Dalam inspeksi tersebut, Wawali Saefuddin secara spesifik memeriksa ketersediaan beras kualitas premium dan menengah, serta stok gula pasir yang menjadi kebutuhan primer masyarakat.
Berdasarkan hasil verifikasi langsung dengan pihak pengelola gudang, Saefuddin menyatakan bahwa ketahanan pangan di Samarinda berada pada level yang sangat aman.
“Alhamdulillah, stok yang ada saat ini cukup memadai. Kami sudah berkomunikasi dengan pihak manajer gudang, dan mereka menjamin pasokan tetap aman, bahkan untuk kebutuhan satu bulan ke depan atau hingga melewati masa Lebaran nanti,” ujar Saefuddin Zuhri di sela-sela peninjauan, Rabu 11 Maret 2026.
Kepastian ini diharapkan dapat meredam kekhawatiran masyarakat akan potensi kelangkaan barang yang biasanya terjadi akibat lonjakan permintaan di akhir bulan Ramadan.

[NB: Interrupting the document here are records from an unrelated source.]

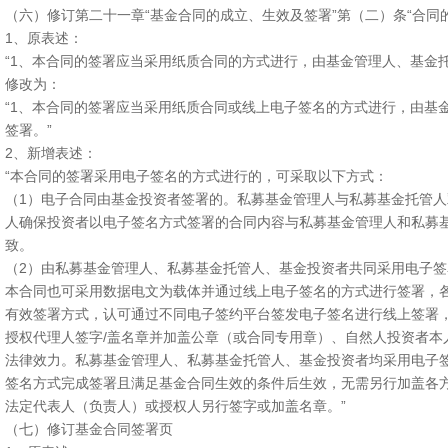
（六）修订第二十一章“基金合同的成立、生效及签署”第（二）条“合同的
1、原表述：
“1、本合同的签署应当采用纸质合同的方式进行，由基金管理人、基金
修改为：
“1、本合同的签署应当采用纸质合同或线上电子签名的方式进行，由基
签署。”
2、新增表述：
“本合同的签署采用电子签名的方式进行的，可采取以下方式：
（1）电子合同由基金投资者签署的。私募基金管理人与私募基金托管
人确保投资者以电子签名方式签署的合同内容与私募基金管理人和私募
致。
（2）由私募基金管理人、私募基金托管人、基金投资者共同采用电子
本合同也可采用数据电文为载体并通过线上电子签名的方式进行签署，
有效签署方式，认可通过不同电子签约平台签发电子签名进行线上签署
授权代理人签字/盖名章并加盖公章（或合同专用章）、自然人投资者本
法律效力。私募基金管理人、私募基金托管人、基金投资者均采用电子
签名方式完成签署且满足基金合同生效的条件后生效，无需另行加盖各
法定代表人（负责人）或授权人另行签字或加盖名章。”
（七）修订基金合同签署页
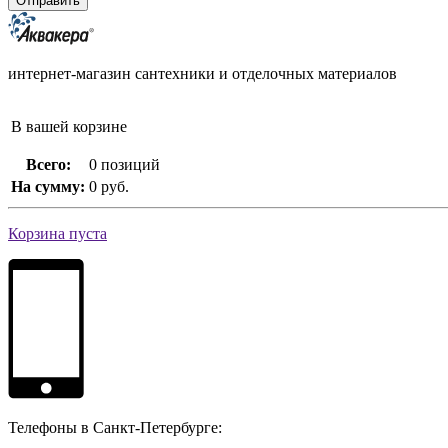
интернет-магазин сантехники и отделочных материалов
В вашей корзине
Всего:
0 позиций
На сумму:
0 руб.
Корзина пуста
Телефоны в Санкт-Петербурге:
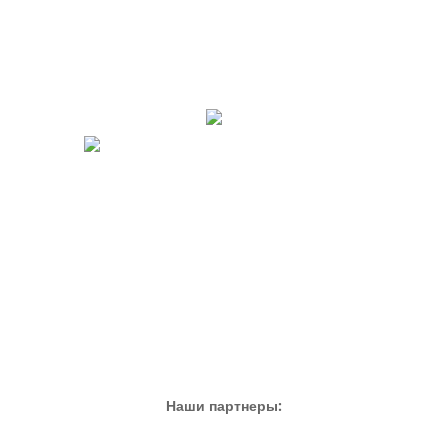
Наши партнеры:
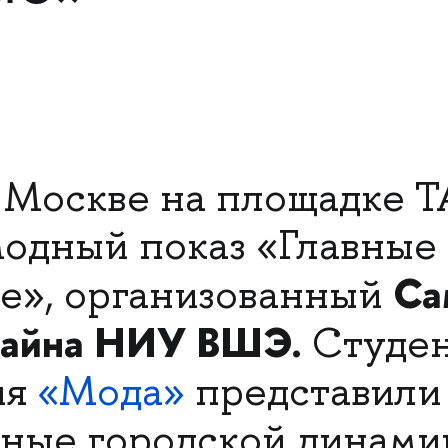
 Москве на площадке 
модный показ «Главные
Са
е», организованный
зайна НИУ ВШЭ.
Студе
ия
«Мода»
представили 
ные городской динамик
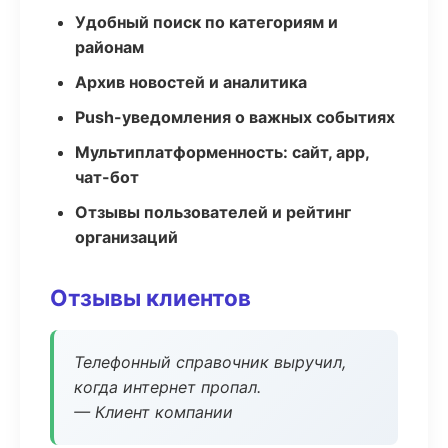
Удобный поиск по категориям и
районам
Архив новостей и аналитика
Push-уведомления о важных событиях
Мультиплатформенность: сайт, app,
чат-бот
Отзывы пользователей и рейтинг
организаций
Отзывы клиентов
Телефонный справочник выручил,
когда интернет пропал.
— Клиент компании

Selain masalah kuantitas, dia juga menyoroti aspek harga di tingkat distributor. Ia mencatat bahwa harga bahan pokok di PT Dermaga masih terjaga sesuai standar dan tidak melampaui Harga Eceran Tertinggi (HET) yang ditetapkan pemerintah.
Menyikapi situasi global yang dinamis, Saefuddin mengimbau warga Samarinda agar tidak terpancing isu-isu kelangkaan dan tetap berbelanja secara bijak.

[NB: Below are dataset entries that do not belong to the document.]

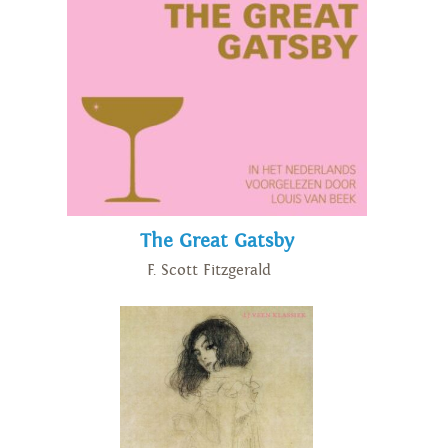
The Great Gatsby
F. Scott Fitzgerald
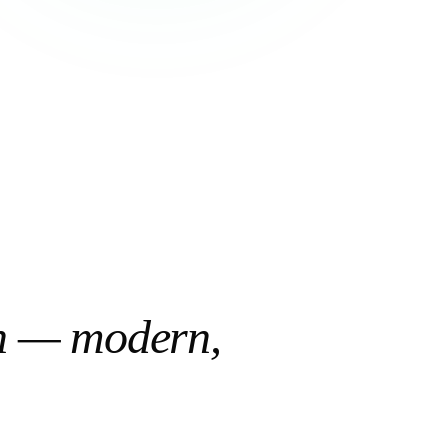
en — modern,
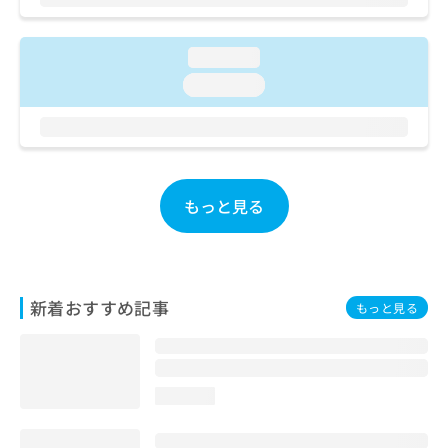
お
問
い
loading...
合
loading...
わ
せ
は
こ
ち
ら
もっと見る
新着おすすめ記事
もっと見る
loading...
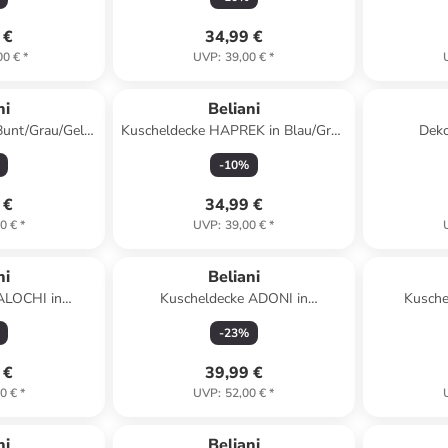
m
 €
34,99 €
00 €
*
UVP
:
39,00 €
*
ni
Beliani
Bunt/Grau/Gelb
Kuscheldecke HAPREK in Blau/Grau
Deko
x (L) 150 cm
- (W) 130 x (H) 0.3 x (L) 170 cm
Bunt/Grün/
-
10
%
 €
34,99 €
0 €
*
UVP
:
39,00 €
*
ni
Beliani
ALOCHI in
Kuscheldecke ADONI in
Kusche
(W) 7 x (H) 27 x
Beige/Schwarz/Gelb - (W) 130 x (H)
Grau/Beige 
-
23
%
cm
1 x (L) 180 cm
 €
39,99 €
0 €
*
UVP
:
52,00 €
*
ni
Beliani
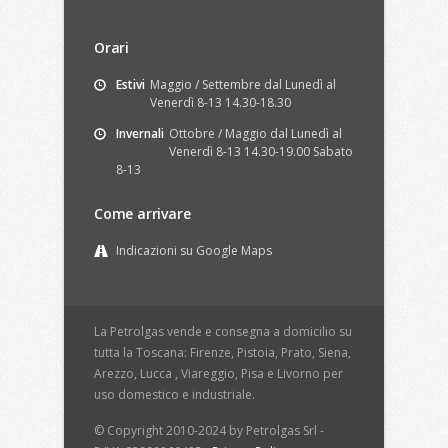
Orari
Estivi
Maggio / Settembre dal Lunedì al
Venerdì 8-13 14.30-18.30
Invernali
Ottobre / Maggio dal Lunedì al
Venerdì 8-13 14.30-19.00 Sabato
8-13
Come arrivare
Indicazioni su Google Maps
La Petrolgas vende e consegna a domicilio su
tutta la Toscana: Firenze, Pistoia, Prato, Siena,
Arezzo, Lucca , Viareggio, Pisa e Livorno per
uso domestico e industriale.
© Copyright 2010-2024 by Petrolgas Srl -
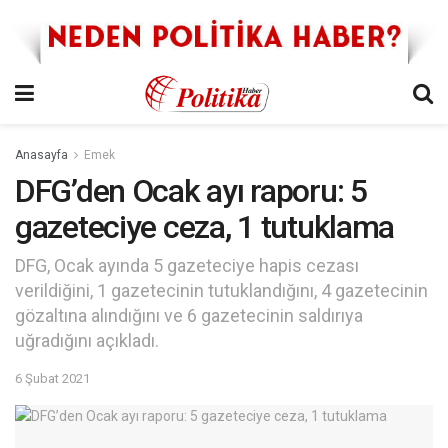
Anasayfa
Emek
DFG’den Ocak ayı raporu: 5
gazeteciye ceza, 1 tutuklama
DFG, Ocak ayında 5 gazeteciye hapis cezası
verildiğini, 1 gazetecinin tutuklandığını, 4 gazetecinin
gözaltına alındığını ve 6 gazetecinin saldırıya
uğradığını açıkladı.
6 Şubat 2021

“Masyarakat tidak perlu merasa takut atau melakukan panic buying. Belanjalah sesuai kebutuhan saja, karena kami pastikan stok di pasaran tetap tersedia dan aman dari gangguan distribusi,” tegasnya.

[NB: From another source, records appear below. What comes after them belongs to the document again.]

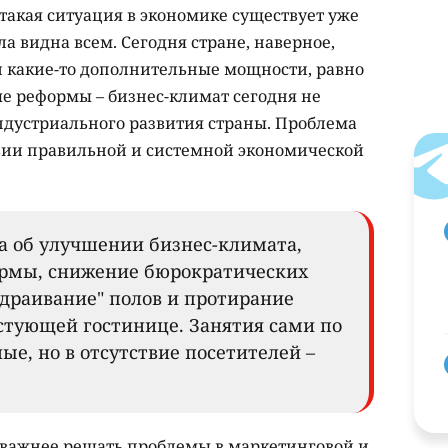
 такая ситуация в экономике существует уже
ла видна всем. Сегодня стране, наверное,
 какие-то дополнительные мощности, равно
е реформы – бизнес-климат сегодня не
дустриального развития страны. Проблема
ствии правильной и системной экономической
та об улучшении бизнес-климата,
рмы, снижение бюрократических
драивание" полов и протирание
устующей гостинице. Занятия сами по
ые, но в отсутствие посетителей –
важнее решать проблемы в маркетинговой и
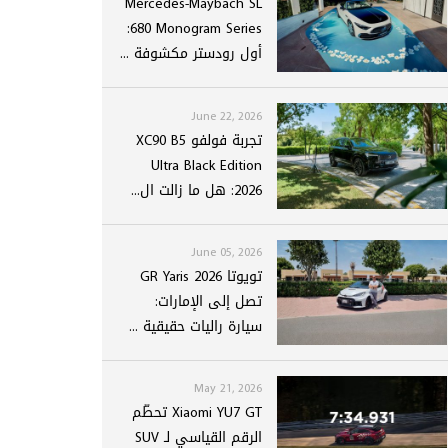
Mercedes-Maybach SL
680 Monogram Series:
أول رودستر مكشوفة ...
June 22, 2026
تجربة فولفو XC90 B5
Ultra Black Edition
2026: هل ما زالت ال...
June 05, 2026
تويوتا GR Yaris 2026
تصل إلى الإمارات:
سيارة راليات حقيقية ...
May 21, 2026
Xiaomi YU7 GT تحطّم
الرقم القياسي لـ SUV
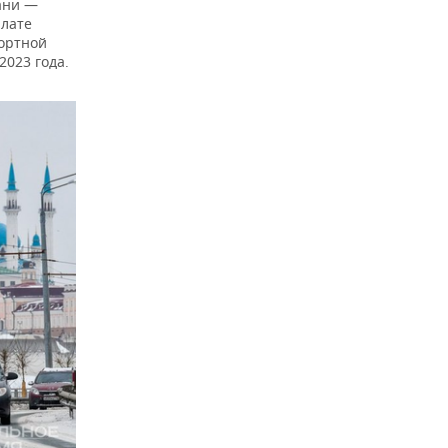
ани —
плате
портной
2023 года.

Tidak hanya bahan pokok, agenda sidak ini juga mencakup pemantauan distribusi gas LPG 3 kg. Meskipun terdapat temuan stok yang sempat kosong di salah satu pangkalan saat tim tiba, hal tersebut dipastikan hanya karena jeda waktu pengiriman stok baru yang sedang dalam perjalanan. Secara keseluruhan, jalur distribusi energi untuk masyarakat ekonomi menengah ke bawah ini diklaim tetap berjalan lancar.